Vereador A I Netto perde mandato após Justiça Eleitoral cassar federação em Itacoatiara

A Justiça Eleitoral de Itacoatiara cassou a chapa da Federação formada por PT, PCdoB e PV nas eleições municipais de 2024, por fraude à cota de gênero. A decisão foi proferida pelo juiz Rômulo Garcia Barros Silva, da 3ª Zona Eleitoral, e resultou na perda do mandato do vereador Aluísio Isper Neto, conhecido como A I Netto (PV), ex-presidente da Câmara Municipal.

A ação foi proposta por Dib Barbosa (Mobiliza), que apontou a existência de candidaturas femininas fictícias, utilizadas apenas para cumprir formalmente o percentual mínimo exigido pela legislação eleitoral. Segundo a sentença, as ex-candidatas Ivanete de Souza Kato, Aline Nicolino Pires, Ivete dos Santos Baraúna e Luane Victória Moraes dos Santos não teriam realizado campanha efetiva, configurando o uso de chamadas “candidaturas laranjas”.

Com base nas provas apresentadas nos autos, o magistrado decidiu casssar o Demonstrativo de Regularidade de Atos Partidários (DRAP) da federação impugnada e, consequentemente, anular o diploma do vereador A I Netto, eleito com 869 votos no pleito de 2024.

Além disso, o juiz declarou a inelegibilidade das candidatas envolvidas pelo período de oito anos, conforme prevê a legislação eleitoral, e determinou a nulidade de todos os votos obtidos pela Federação PT/PCdoB/PV.

A decisão também ordena a recontagem dos quocientes eleitoral e partidário, nos termos dos artigos 222 e 224 do Código Eleitoral, com a redistribuição das vagas entre os partidos e federações remanescentes. Com isso, Dib Barbosa (Mobiliza) passa a ocupar a vaga na Câmara Municipal de Itacoatiara.

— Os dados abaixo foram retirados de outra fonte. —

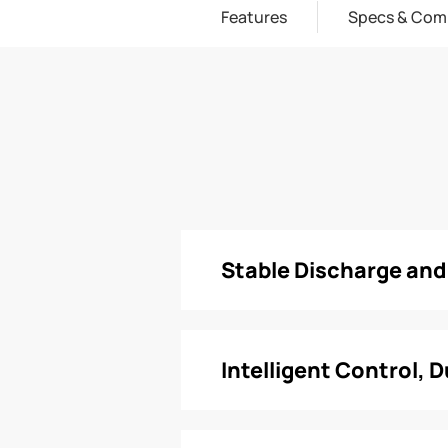
Features
Specs & Com
Stable Discharge an
Intelligent Control, 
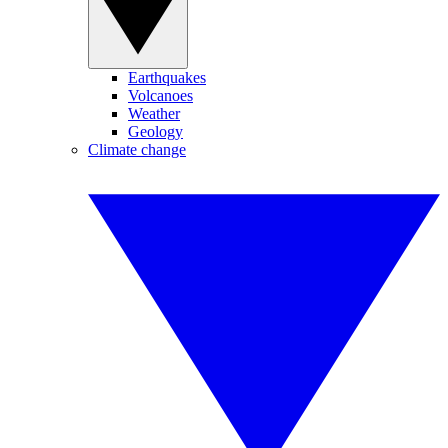
Earthquakes
Volcanoes
Weather
Geology
Climate change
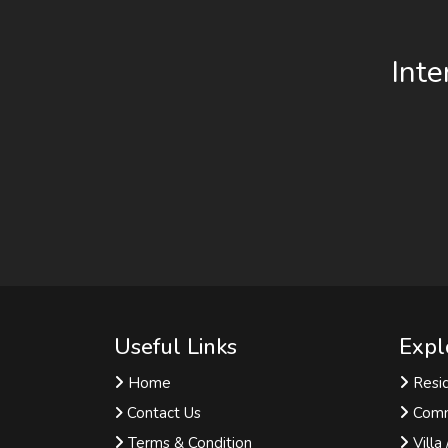
Inte
Useful Links
Expl
Home
Resid
Contact Us
Comm
Terms & Condition
Villa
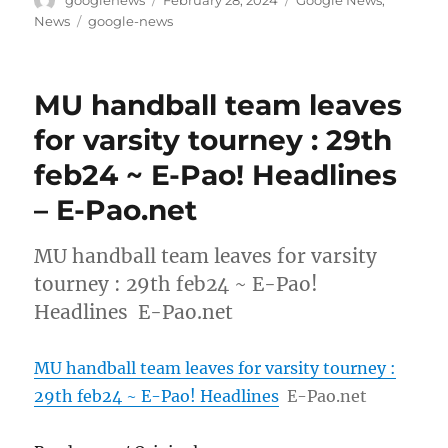
on
Tags
News
google-news
MU handball team leaves
for varsity tourney : 29th
feb24 ~ E-Pao! Headlines
– E-Pao.net
MU handball team leaves for varsity
tourney : 29th feb24 ~ E-Pao!
Headlines E-Pao.net
MU handball team leaves for varsity tourney :
29th feb24 ~ E-Pao! Headlines
E-Pao.net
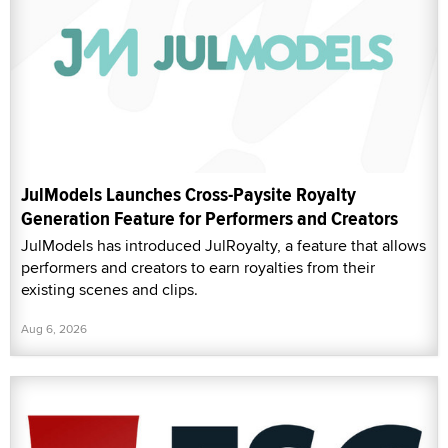
JulModels Launches Cross-Paysite Royalty
Generation Feature for Performers and Creators
JulModels has introduced JulRoyalty, a feature that allows
performers and creators to earn royalties from their
existing scenes and clips.
Aug 6, 2026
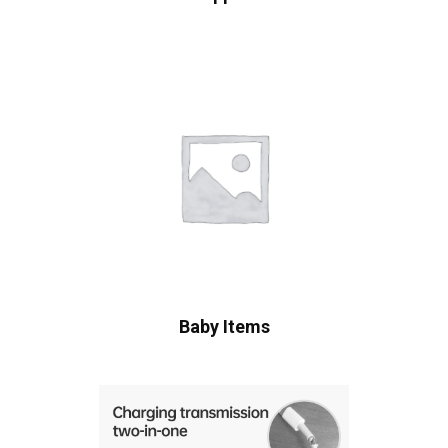
Baby Items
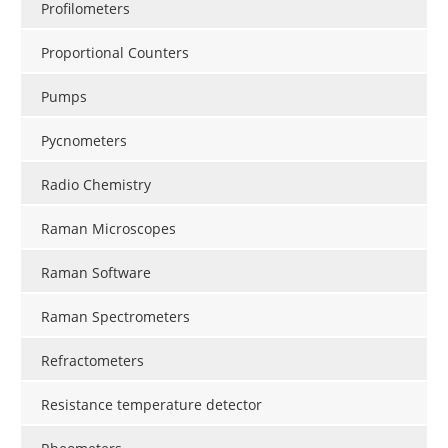
Profilometers
Proportional Counters
Pumps
Pycnometers
Radio Chemistry
Raman Microscopes
Raman Software
Raman Spectrometers
Refractometers
Resistance temperature detector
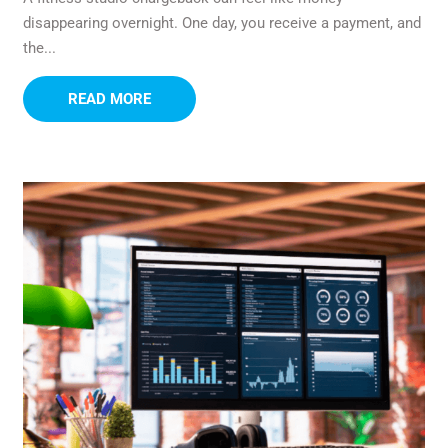
disappearing overnight. One day, you receive a payment, and
the...
READ MORE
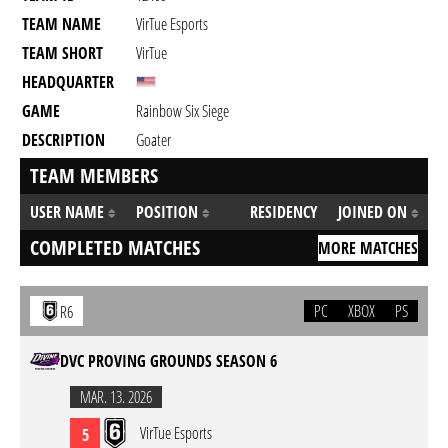
TEAM NAME
VirTue Esports
TEAM SHORT
VirTue
HEADQUARTER
GAME
Rainbow Six Siege
DESCRIPTION
Goater
TEAM MEMBERS
USER NAME
POSITION
RESIDENCY
JOINED ON
COMPLETED MATCHES
MORE MATCHES
PC
XBOX
PS
R6
DVC PROVING GROUNDS SEASON 6
MAR. 13. 2026
VirTue Esports
5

O entendimento adotado pela Justiça Eleitoral reforça o posicionamento de que a fraude à cota de gênero é uma infração grave, capaz de comprometer todo o resultado da chapa proporcional.

A sentença abre ainda um precedente importante para outros municípios do Amazonas, onde existem ações semelhantes em tramitação na Justiça Eleitoral envolvendo suspeitas de irregularidades no cumprimento da cota mínima de candidaturas femininas nas eleições de 2024.